───── RECORDED INFORMATION
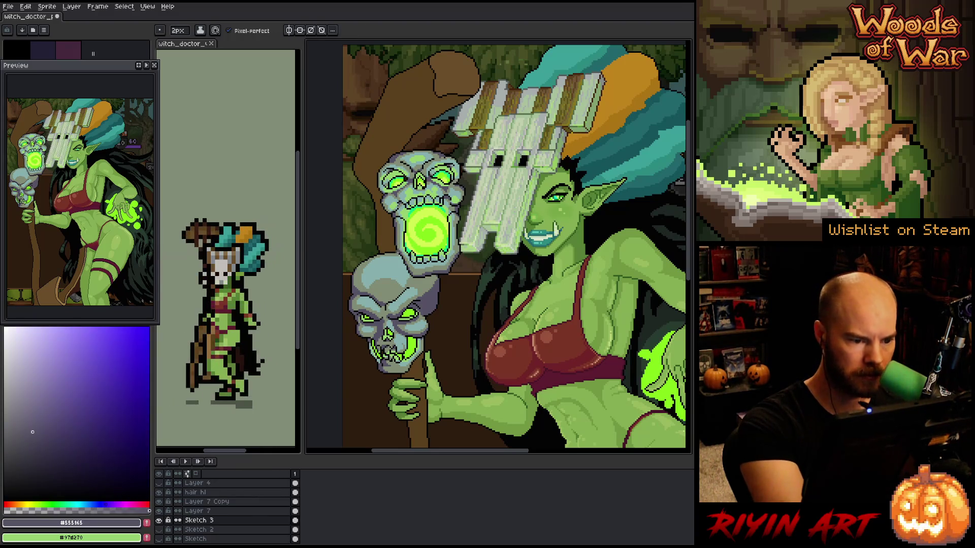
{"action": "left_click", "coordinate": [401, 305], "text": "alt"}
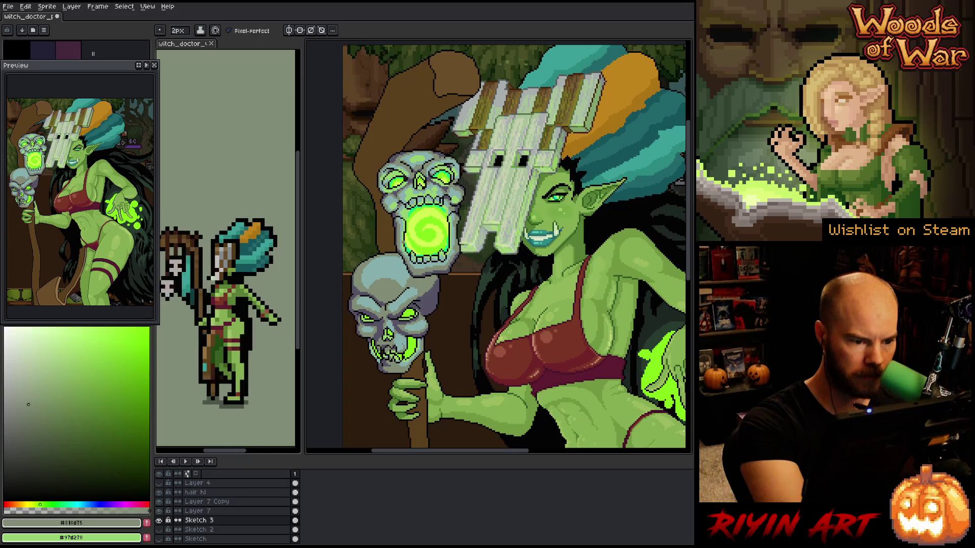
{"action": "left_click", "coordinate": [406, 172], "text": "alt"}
──────────
───── RECORDED INFORMATION
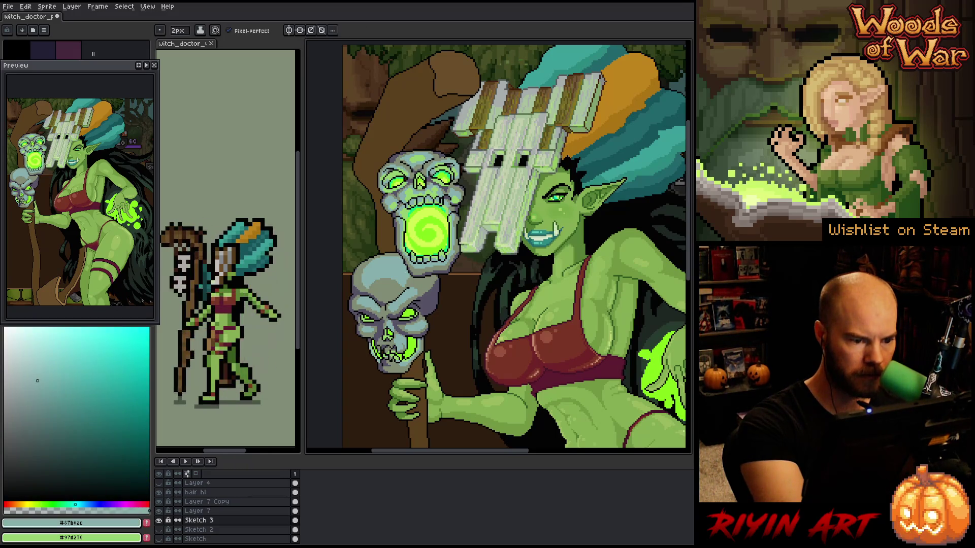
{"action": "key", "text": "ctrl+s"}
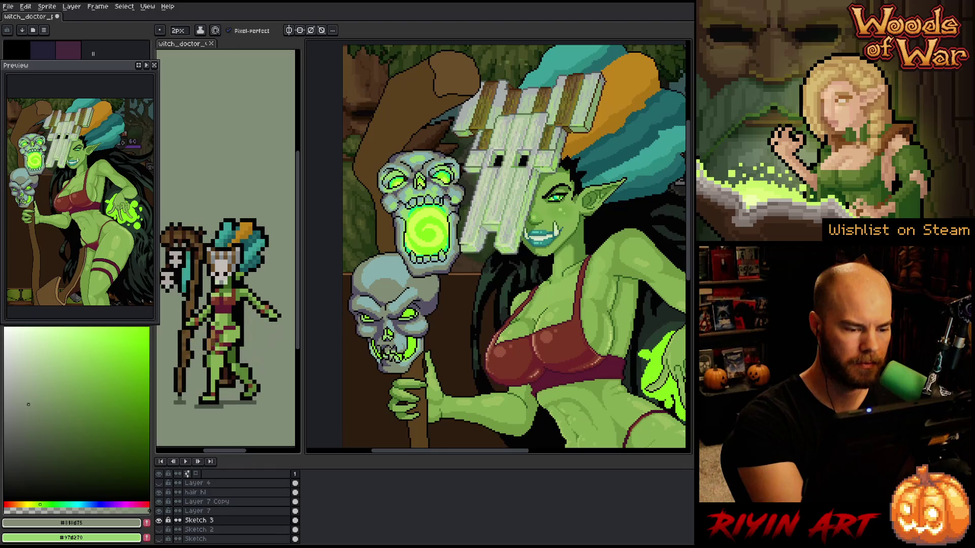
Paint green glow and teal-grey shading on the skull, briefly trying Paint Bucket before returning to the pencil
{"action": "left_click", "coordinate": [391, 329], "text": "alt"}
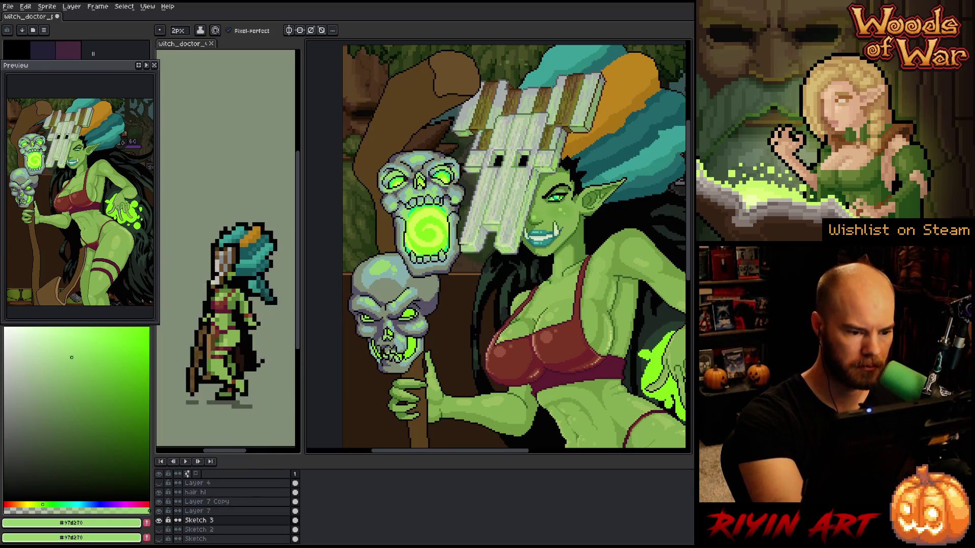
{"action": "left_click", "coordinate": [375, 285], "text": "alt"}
──────────
───── RECORDED INFORMATION
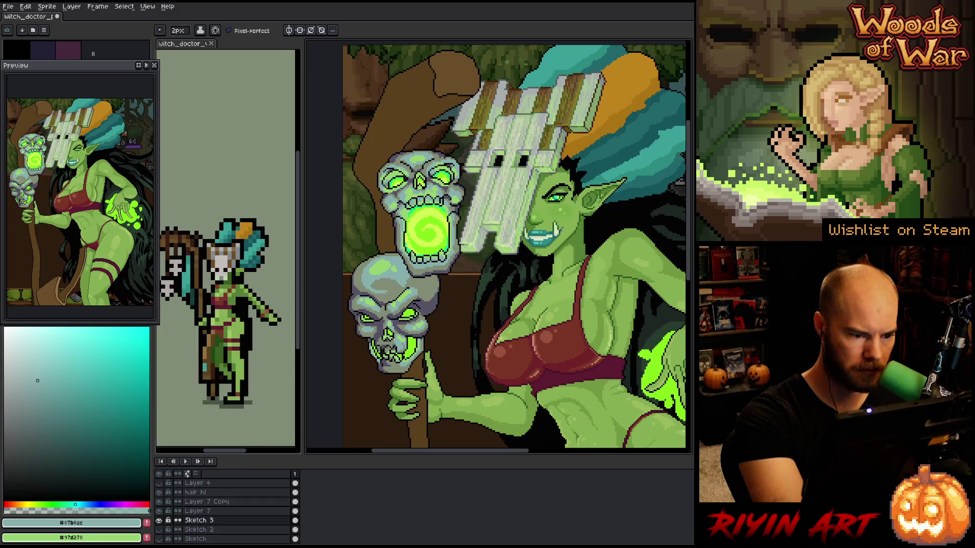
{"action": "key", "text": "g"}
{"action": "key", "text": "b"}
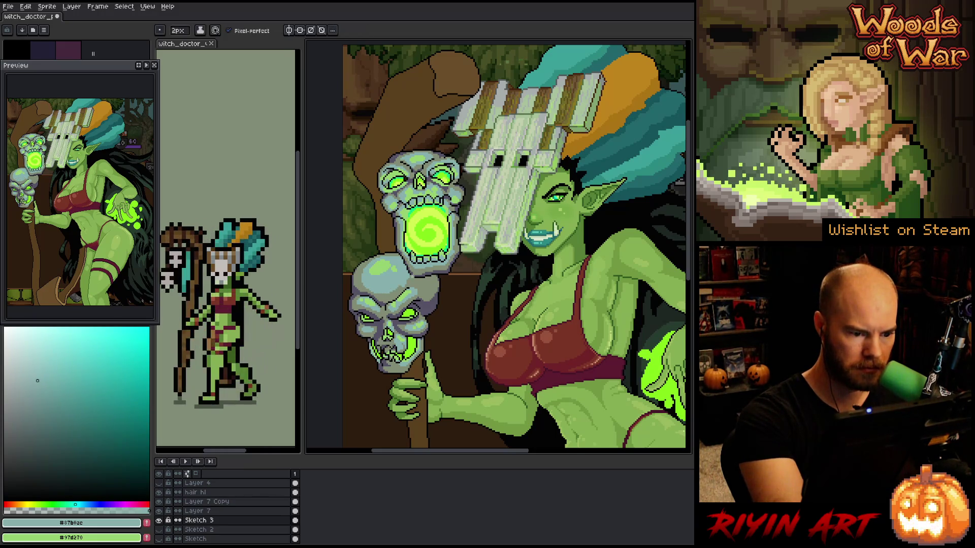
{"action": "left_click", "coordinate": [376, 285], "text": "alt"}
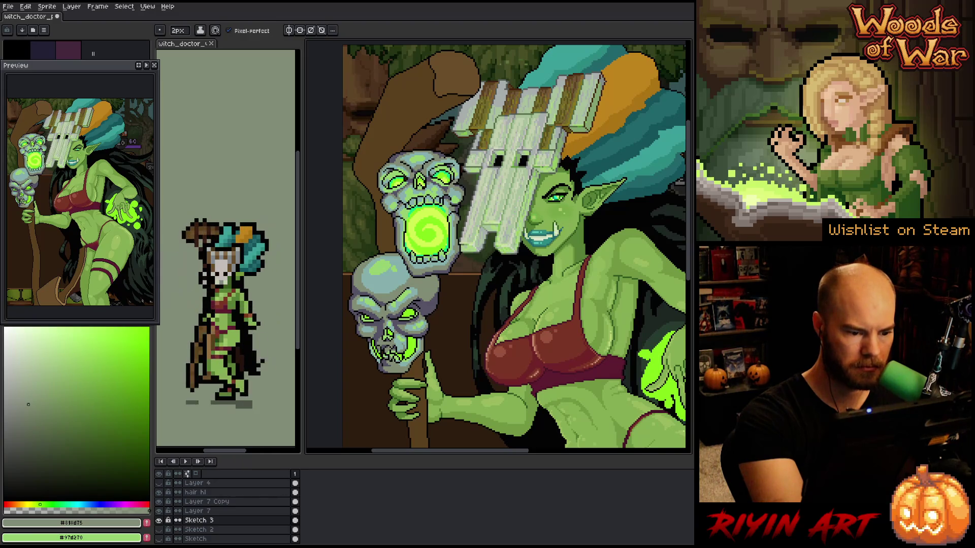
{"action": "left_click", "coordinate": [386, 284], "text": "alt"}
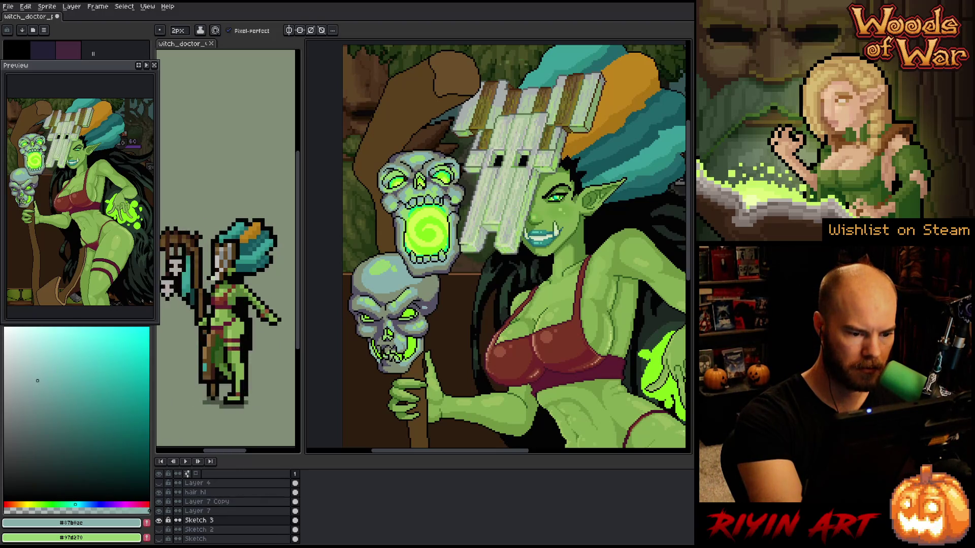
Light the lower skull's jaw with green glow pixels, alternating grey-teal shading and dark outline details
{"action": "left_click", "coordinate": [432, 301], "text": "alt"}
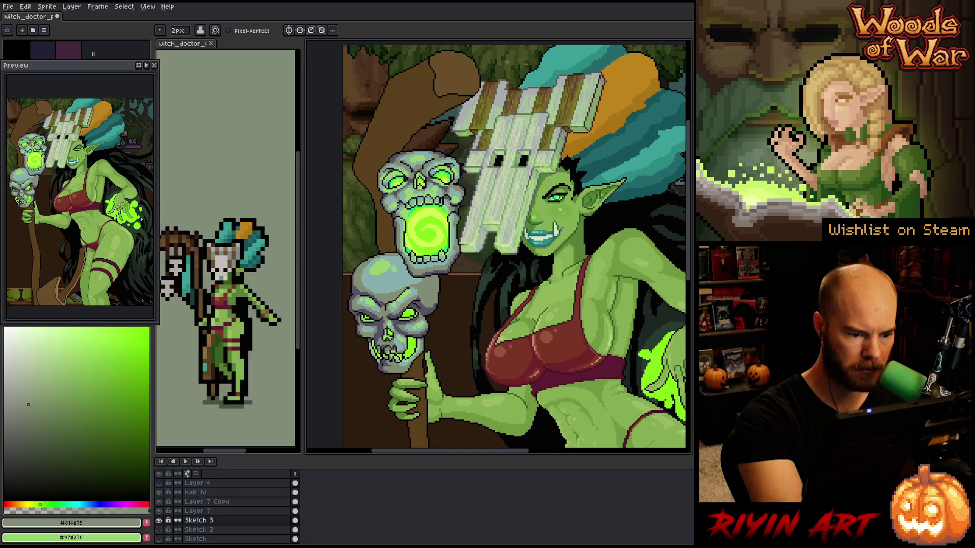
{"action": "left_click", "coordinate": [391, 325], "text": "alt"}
──────────
▸ **EXERCISE DIRECTIONS**
In the material above, find the lines that contain "teal" and show them.

▸ **FINAL ANSWER**
Paint green glow and teal-grey shading on the skull, briefly trying Paint Bucket before returning to the pencil
Light the lower skull's jaw with green glow pixels, alternating grey-teal shading and dark outline details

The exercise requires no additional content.